Remember, cities grow up around logistical issues.
1/3rd of all urban population in the world lives in informal settlements – without sanitation (sewers, running water), and without electricity.
There are huge health and hygiene issues, and a failure of municipalities to create a liveable human habitat. Informal settlements are ignored for a long time, and as there is no space for growth, they just gets denser. As the growth continues, new issues arise, and they just get placed on top of issues that have been present before and not yet dealt with. All in all, it is very easy to get incredibly pessimistic just looking at the prospects.
Mumbai is soon to become the biggest city in the world, bigger than Tokyo. It now has the population of slum-dwellers roughly the size of London. By 2050 it is projected to escalate to a number equivalent to London and New York put together.
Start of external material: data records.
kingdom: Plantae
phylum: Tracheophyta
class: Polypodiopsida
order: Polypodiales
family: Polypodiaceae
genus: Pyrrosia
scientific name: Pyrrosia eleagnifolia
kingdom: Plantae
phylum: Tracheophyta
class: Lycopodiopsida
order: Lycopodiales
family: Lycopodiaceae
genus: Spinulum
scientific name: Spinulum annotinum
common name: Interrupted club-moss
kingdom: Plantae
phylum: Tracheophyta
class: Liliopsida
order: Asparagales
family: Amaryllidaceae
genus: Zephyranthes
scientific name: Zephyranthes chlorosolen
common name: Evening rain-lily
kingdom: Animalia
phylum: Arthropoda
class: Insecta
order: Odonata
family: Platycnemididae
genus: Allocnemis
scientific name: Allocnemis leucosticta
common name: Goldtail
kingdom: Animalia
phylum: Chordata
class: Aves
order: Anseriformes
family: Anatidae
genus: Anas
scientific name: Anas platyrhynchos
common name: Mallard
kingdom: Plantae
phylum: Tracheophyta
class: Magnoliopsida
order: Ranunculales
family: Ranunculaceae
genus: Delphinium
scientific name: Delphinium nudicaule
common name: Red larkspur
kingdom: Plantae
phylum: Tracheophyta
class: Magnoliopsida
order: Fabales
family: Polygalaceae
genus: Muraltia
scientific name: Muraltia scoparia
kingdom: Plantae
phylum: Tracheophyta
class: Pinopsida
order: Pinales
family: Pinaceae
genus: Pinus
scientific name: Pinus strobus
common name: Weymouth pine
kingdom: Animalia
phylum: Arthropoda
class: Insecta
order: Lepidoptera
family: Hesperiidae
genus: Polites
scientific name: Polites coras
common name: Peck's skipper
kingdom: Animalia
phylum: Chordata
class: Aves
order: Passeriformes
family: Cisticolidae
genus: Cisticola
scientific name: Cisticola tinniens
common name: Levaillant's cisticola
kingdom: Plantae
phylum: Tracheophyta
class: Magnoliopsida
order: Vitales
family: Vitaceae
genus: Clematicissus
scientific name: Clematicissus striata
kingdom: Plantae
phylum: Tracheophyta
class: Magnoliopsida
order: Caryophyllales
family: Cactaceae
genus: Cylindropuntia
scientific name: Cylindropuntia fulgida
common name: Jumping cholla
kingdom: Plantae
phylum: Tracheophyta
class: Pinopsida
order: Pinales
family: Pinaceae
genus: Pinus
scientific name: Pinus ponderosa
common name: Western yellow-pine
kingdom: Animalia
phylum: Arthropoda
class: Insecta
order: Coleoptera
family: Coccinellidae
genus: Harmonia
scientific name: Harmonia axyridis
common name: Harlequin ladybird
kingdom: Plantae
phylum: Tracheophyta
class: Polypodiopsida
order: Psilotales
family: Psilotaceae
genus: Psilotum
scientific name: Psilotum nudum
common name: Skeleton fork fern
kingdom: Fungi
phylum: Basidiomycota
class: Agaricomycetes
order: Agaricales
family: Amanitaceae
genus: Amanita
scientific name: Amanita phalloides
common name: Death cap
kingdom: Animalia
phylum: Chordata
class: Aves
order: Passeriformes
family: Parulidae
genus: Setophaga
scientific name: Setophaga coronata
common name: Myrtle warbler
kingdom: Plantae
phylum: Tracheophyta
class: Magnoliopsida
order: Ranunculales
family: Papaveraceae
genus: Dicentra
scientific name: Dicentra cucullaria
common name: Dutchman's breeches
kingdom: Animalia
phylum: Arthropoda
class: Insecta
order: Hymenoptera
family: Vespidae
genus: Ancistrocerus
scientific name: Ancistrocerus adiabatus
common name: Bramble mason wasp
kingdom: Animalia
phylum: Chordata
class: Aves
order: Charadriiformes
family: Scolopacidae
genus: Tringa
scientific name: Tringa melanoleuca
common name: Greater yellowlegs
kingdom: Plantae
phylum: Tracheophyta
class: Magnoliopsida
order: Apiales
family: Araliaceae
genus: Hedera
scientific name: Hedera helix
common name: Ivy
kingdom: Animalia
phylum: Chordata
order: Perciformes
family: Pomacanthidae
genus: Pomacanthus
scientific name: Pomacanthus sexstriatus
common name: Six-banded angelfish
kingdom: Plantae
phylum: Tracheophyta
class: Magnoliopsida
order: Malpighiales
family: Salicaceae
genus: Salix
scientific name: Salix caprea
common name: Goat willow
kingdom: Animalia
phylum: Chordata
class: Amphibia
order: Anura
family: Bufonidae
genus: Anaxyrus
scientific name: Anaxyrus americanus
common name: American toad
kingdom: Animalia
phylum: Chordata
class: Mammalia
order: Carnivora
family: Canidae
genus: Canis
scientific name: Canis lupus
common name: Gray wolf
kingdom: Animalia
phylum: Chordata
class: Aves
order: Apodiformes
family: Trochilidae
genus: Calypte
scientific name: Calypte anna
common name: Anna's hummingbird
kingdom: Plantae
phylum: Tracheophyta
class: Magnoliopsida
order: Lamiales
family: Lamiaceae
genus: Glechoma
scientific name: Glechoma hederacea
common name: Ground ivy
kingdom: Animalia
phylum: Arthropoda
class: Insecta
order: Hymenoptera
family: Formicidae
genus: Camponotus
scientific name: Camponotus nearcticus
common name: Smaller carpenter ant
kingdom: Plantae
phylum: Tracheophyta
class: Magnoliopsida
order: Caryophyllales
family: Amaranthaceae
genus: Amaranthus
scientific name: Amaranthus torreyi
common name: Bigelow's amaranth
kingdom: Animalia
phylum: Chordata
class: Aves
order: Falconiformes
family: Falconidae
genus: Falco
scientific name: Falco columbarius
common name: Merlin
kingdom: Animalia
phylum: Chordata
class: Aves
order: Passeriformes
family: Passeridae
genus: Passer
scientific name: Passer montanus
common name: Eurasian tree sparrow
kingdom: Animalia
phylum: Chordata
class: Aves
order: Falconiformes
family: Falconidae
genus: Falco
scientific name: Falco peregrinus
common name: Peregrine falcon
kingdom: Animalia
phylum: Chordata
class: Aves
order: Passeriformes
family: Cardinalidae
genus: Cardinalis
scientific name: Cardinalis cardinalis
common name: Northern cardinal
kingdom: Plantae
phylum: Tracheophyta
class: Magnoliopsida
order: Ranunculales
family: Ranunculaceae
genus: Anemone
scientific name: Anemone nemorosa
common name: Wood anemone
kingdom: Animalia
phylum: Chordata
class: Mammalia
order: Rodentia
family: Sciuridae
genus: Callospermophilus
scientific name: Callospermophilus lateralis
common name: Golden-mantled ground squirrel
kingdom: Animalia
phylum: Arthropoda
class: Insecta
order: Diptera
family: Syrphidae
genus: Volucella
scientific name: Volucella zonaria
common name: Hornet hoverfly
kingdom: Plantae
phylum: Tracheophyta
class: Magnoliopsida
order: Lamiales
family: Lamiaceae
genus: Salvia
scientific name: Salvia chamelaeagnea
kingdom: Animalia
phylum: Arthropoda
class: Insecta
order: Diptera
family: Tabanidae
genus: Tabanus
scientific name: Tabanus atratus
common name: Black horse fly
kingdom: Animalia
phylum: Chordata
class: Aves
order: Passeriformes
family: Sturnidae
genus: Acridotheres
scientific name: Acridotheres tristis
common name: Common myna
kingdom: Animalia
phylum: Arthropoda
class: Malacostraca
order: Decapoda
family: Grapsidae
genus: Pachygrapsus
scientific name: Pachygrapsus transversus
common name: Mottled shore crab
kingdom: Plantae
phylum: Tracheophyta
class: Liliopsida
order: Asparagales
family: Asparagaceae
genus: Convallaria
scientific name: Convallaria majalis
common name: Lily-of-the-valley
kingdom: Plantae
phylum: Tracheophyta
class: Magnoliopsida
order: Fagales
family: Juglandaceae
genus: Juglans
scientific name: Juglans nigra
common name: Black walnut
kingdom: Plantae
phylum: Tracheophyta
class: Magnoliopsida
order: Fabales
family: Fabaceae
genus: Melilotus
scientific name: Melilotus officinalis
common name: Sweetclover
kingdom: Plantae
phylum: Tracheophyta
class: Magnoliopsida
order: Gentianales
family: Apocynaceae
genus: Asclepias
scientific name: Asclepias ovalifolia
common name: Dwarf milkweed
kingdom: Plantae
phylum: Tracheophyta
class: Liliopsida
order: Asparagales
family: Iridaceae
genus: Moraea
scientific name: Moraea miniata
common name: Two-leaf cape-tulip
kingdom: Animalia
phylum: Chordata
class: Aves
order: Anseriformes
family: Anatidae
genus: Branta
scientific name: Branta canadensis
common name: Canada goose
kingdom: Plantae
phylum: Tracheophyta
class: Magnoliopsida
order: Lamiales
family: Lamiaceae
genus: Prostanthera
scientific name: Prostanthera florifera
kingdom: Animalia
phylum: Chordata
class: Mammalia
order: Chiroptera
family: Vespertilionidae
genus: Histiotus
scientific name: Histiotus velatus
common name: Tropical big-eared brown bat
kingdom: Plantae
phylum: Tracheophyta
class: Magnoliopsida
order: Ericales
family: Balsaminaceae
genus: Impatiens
The world is changing pretty dramatically. The goal is to create cities that optimize their functionality, so that they can continue to grow organically and efficiently.
Automobile had a significant, largely detrimental, effect on cities. It changed the way cities were being designed. If the city is deigned so that every single trip has to be made by car, it is creating a lot of traffic.
As a society, we have to begin to decide whether some of our choices come at a cost.
Really important factor in people’s behaviour is what the communities are doing: making everyone aware of there they stand in relation to the greater, globalizing, communities.
After the mayor of Bogotá realized that the city needs to start investing in its people, he commissioned 24km of pedestrian- and bicycle-only connected, high-quality pathways. His goal was to raise the status of cyclists by removing the stigma that only the poor people cycle. It boosted the importance of a person on a $30 bicycle to the same level as the driver of a $30K car.
The model bicycle city is Copenhagen, not surprisingly, which has a huge network of bicycle lanes, keeping up a very distinctive policy to invite people to cycle as much as possible. People who cycle tend to be fitter, the bike doesn’t pollute and it doesn’t take up much space. All in all, it’s a really smart way of getting around the city.
The critical challenge of the future is how do you manage demography: how to intersect architecture with mobility, and create a humane environment through design.